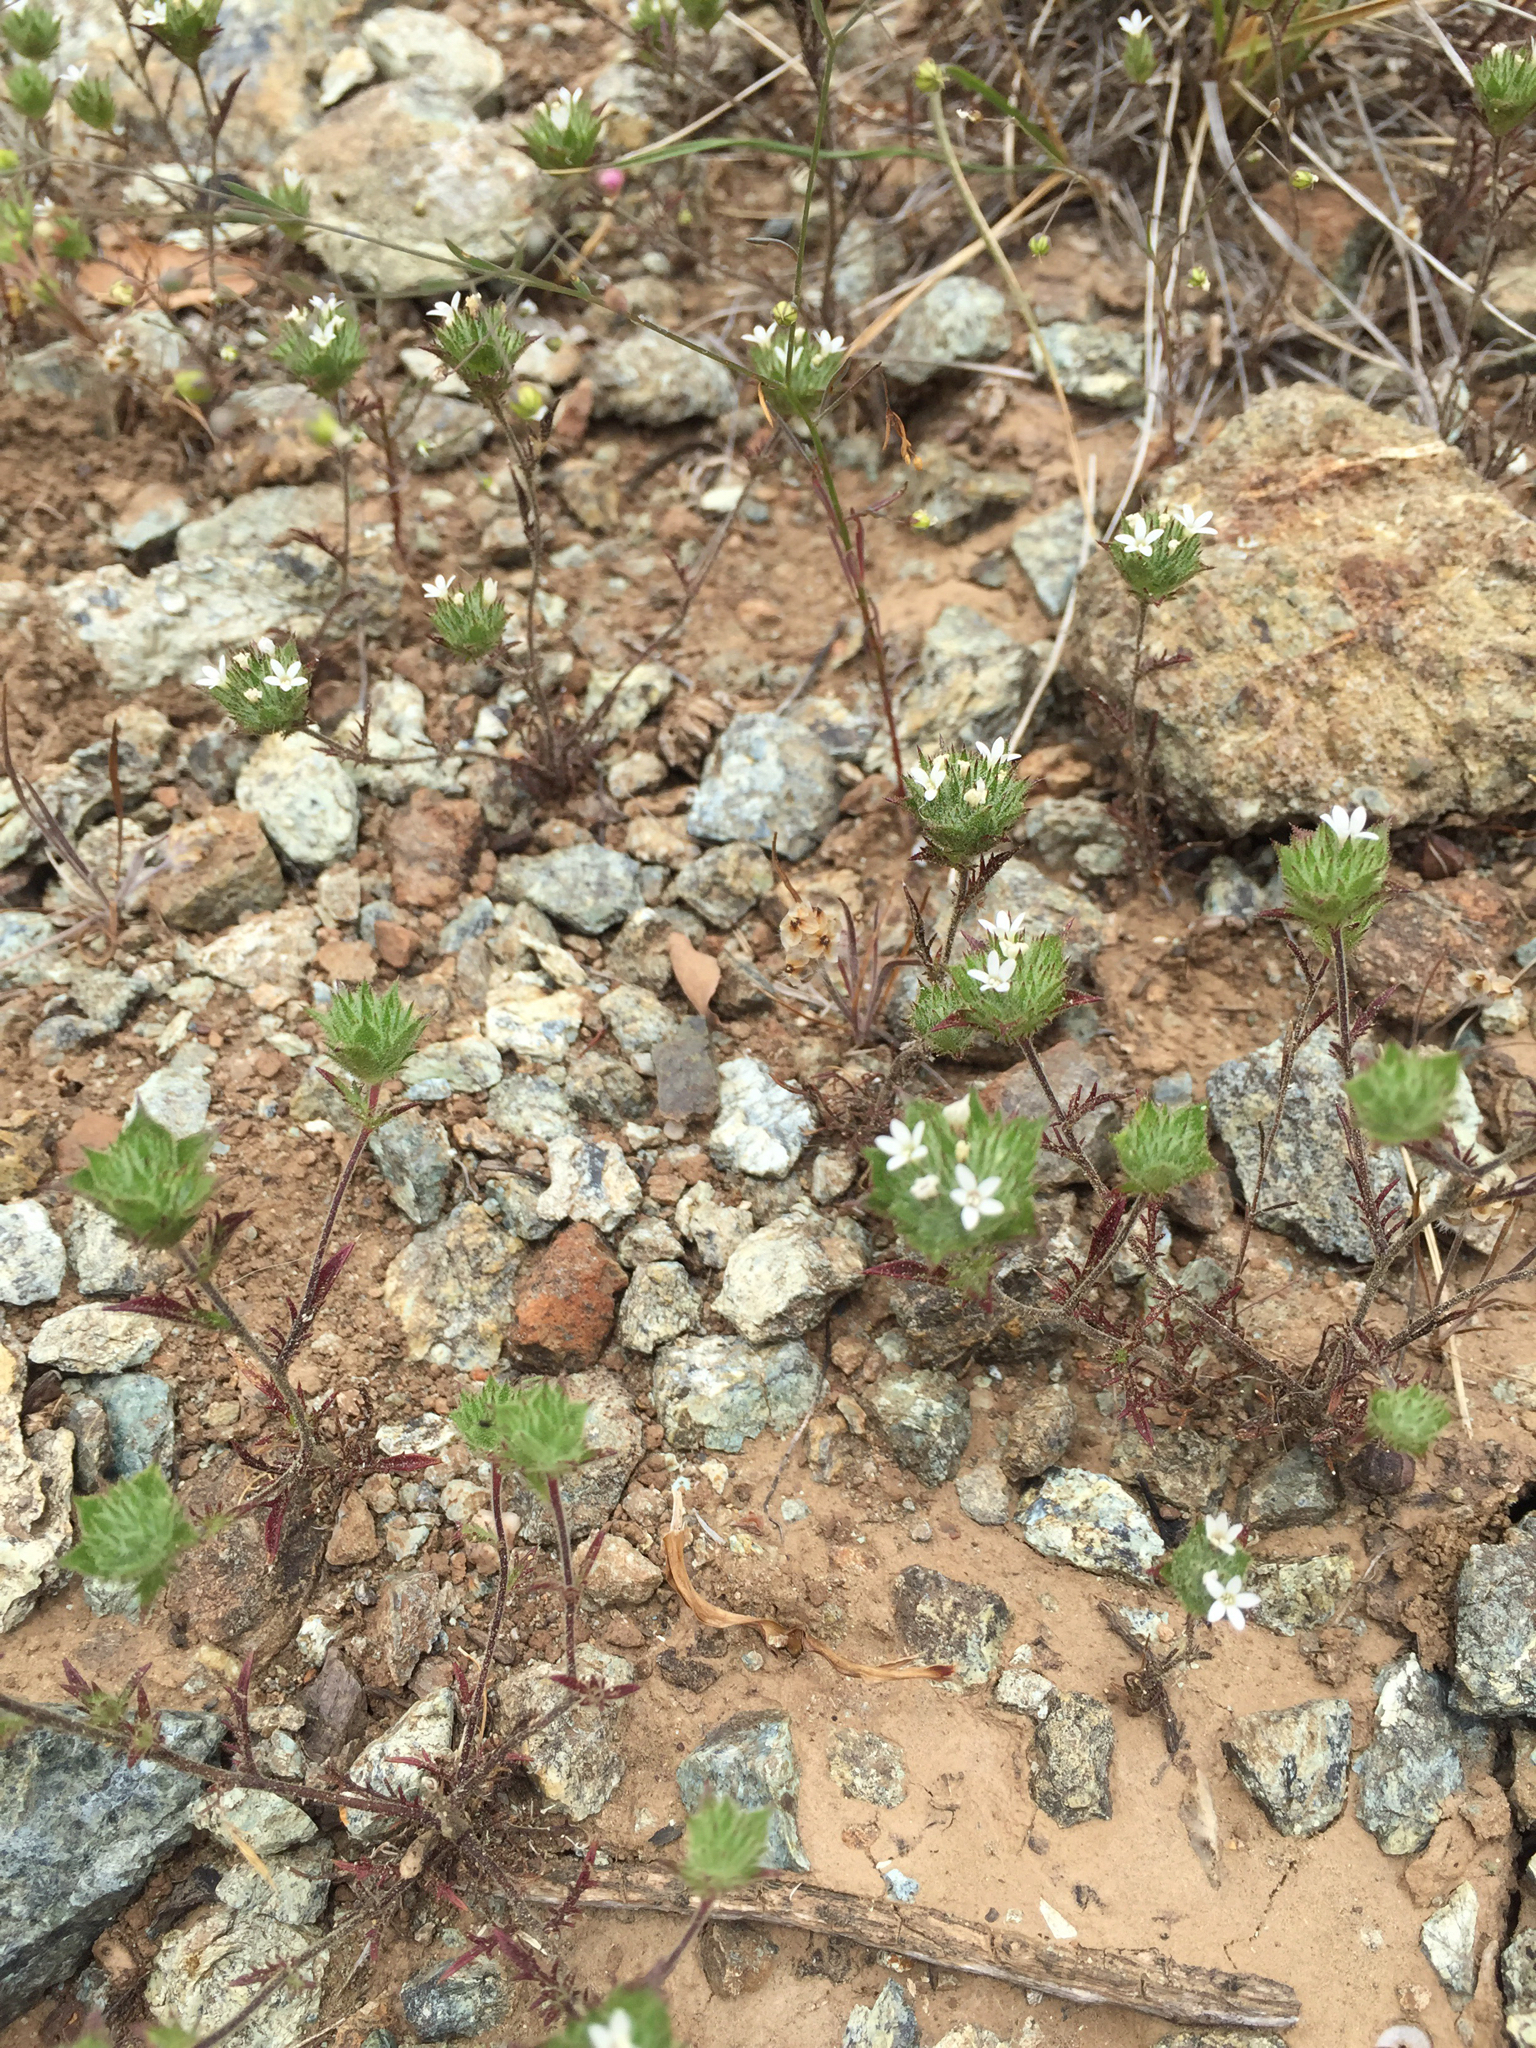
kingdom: Plantae
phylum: Tracheophyta
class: Magnoliopsida
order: Ericales
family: Polemoniaceae
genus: Navarretia
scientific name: Navarretia rosulata
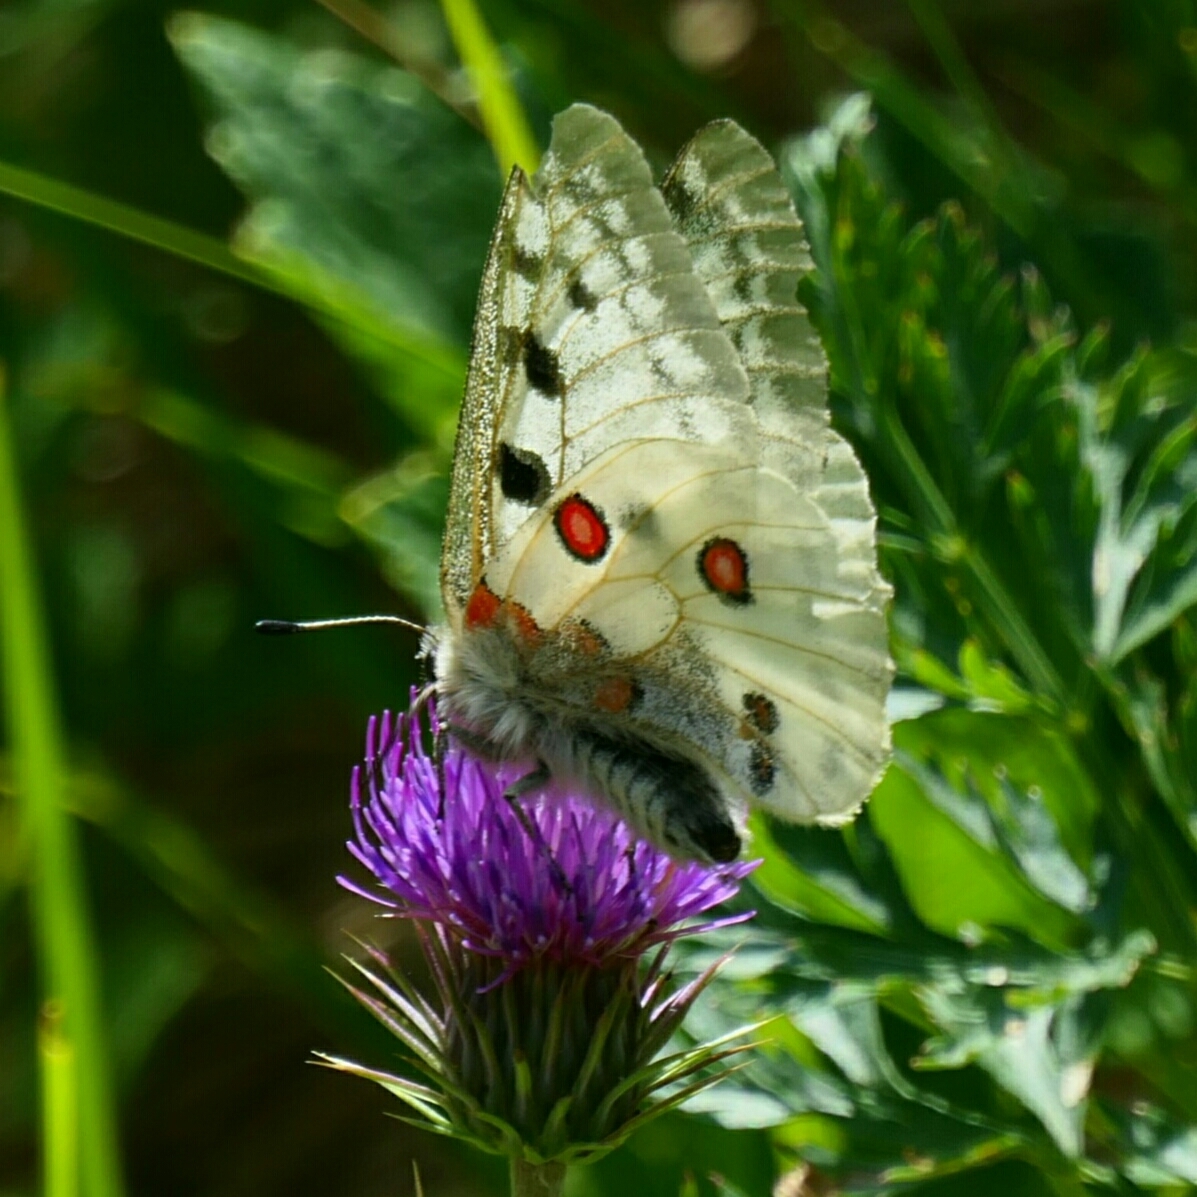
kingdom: Animalia
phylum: Arthropoda
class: Insecta
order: Lepidoptera
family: Papilionidae
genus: Parnassius
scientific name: Parnassius apollo
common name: Apollo
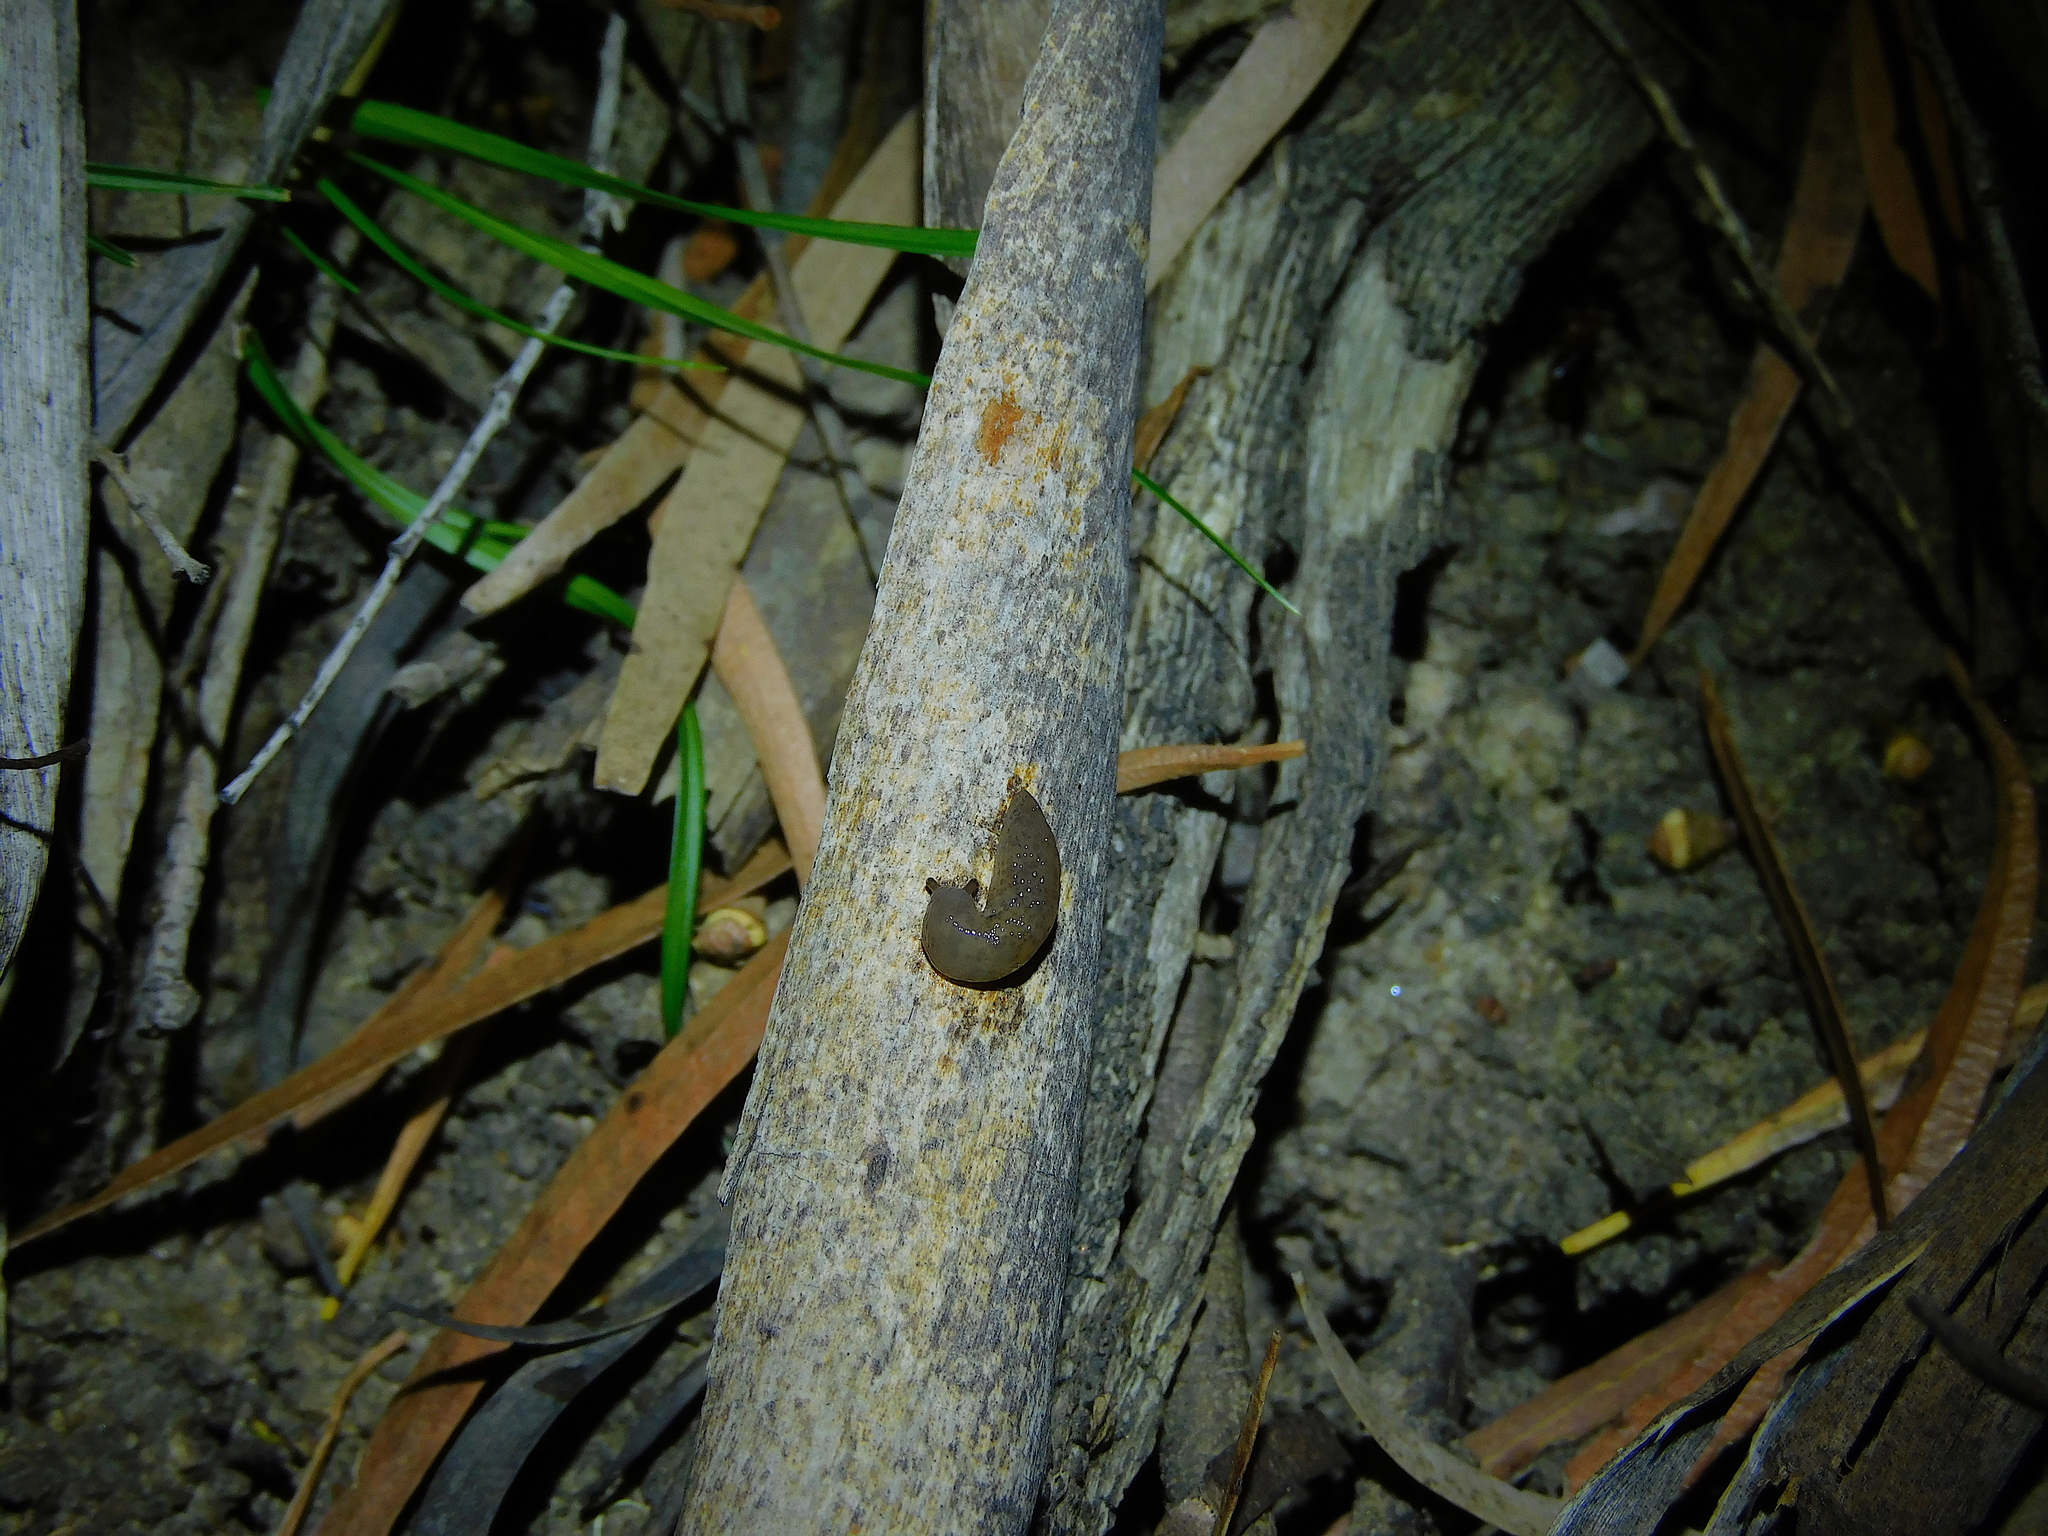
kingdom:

-=-=-=-=-

# THE EXERCISE:
Copy the listing from its start through the line containing "family: Papilionidae", including that line, and leave the pictures out.

# RESULT OF THE TASK:
kingdom: Plantae
phylum: Tracheophyta
class: Magnoliopsida
order: Ericales
family: Polemoniaceae
genus: Navarretia
scientific name: Navarretia rosulata
kingdom: Animalia
phylum: Arthropoda
class: Insecta
order: Lepidoptera
family: Papilionidae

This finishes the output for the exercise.